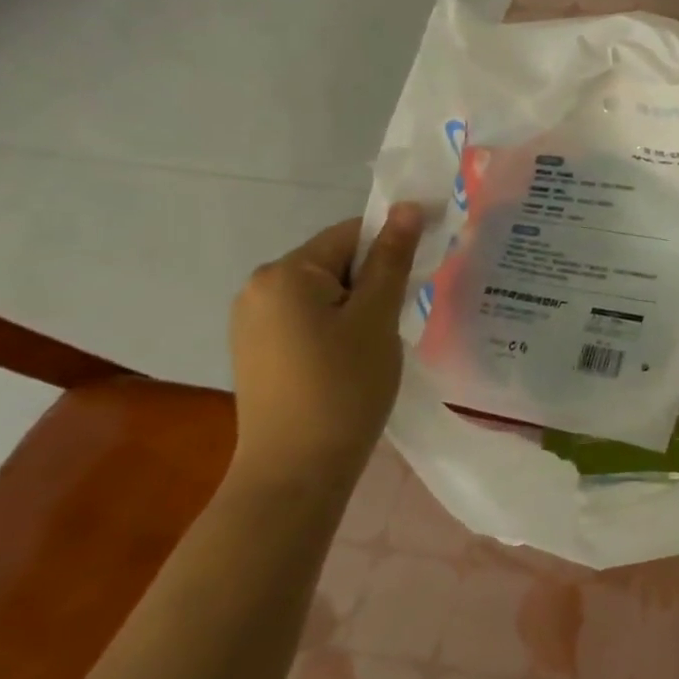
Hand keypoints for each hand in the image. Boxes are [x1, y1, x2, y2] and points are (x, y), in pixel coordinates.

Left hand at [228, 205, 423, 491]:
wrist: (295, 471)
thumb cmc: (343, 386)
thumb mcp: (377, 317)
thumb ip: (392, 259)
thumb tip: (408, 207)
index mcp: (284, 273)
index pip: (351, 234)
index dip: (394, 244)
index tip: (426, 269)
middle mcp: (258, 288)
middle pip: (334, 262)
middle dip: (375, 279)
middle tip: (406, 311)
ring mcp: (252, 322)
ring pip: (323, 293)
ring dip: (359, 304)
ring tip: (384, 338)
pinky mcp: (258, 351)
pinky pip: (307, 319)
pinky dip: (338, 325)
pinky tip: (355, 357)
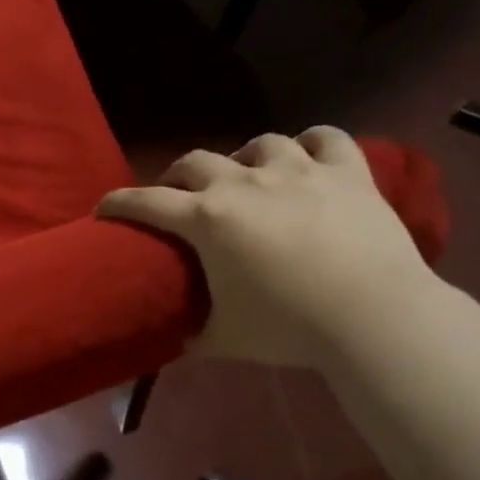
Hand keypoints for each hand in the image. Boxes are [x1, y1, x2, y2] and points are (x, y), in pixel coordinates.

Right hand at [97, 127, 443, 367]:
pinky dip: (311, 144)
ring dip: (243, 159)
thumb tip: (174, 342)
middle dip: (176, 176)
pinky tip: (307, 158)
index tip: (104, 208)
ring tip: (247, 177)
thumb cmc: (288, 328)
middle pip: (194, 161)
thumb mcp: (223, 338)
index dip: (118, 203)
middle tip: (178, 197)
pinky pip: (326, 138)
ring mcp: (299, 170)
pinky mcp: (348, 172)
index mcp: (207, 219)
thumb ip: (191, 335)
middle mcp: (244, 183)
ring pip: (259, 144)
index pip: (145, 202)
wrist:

------------

For the entries above, transcribe precisely the lines from the one with "pinky tip: (307, 158)" through the end, including both.

pinky tip: (307, 158)
index tip: (104, 208)
ring tip: (247, 177)
thumb cmc: (288, 328)
middle pip: (194, 161)
thumb mcp: (223, 338)
index dip: (118, 203)
middle tip: (178, 197)
pinky pip: (326, 138)
ring mcp: (299, 170)
pinky mcp: (348, 172)
index mcp: (207, 219)
thumb ip: (191, 335)
middle mcp: (244, 183)
ring pip: (259, 144)
index pip: (145, 202)
wrist:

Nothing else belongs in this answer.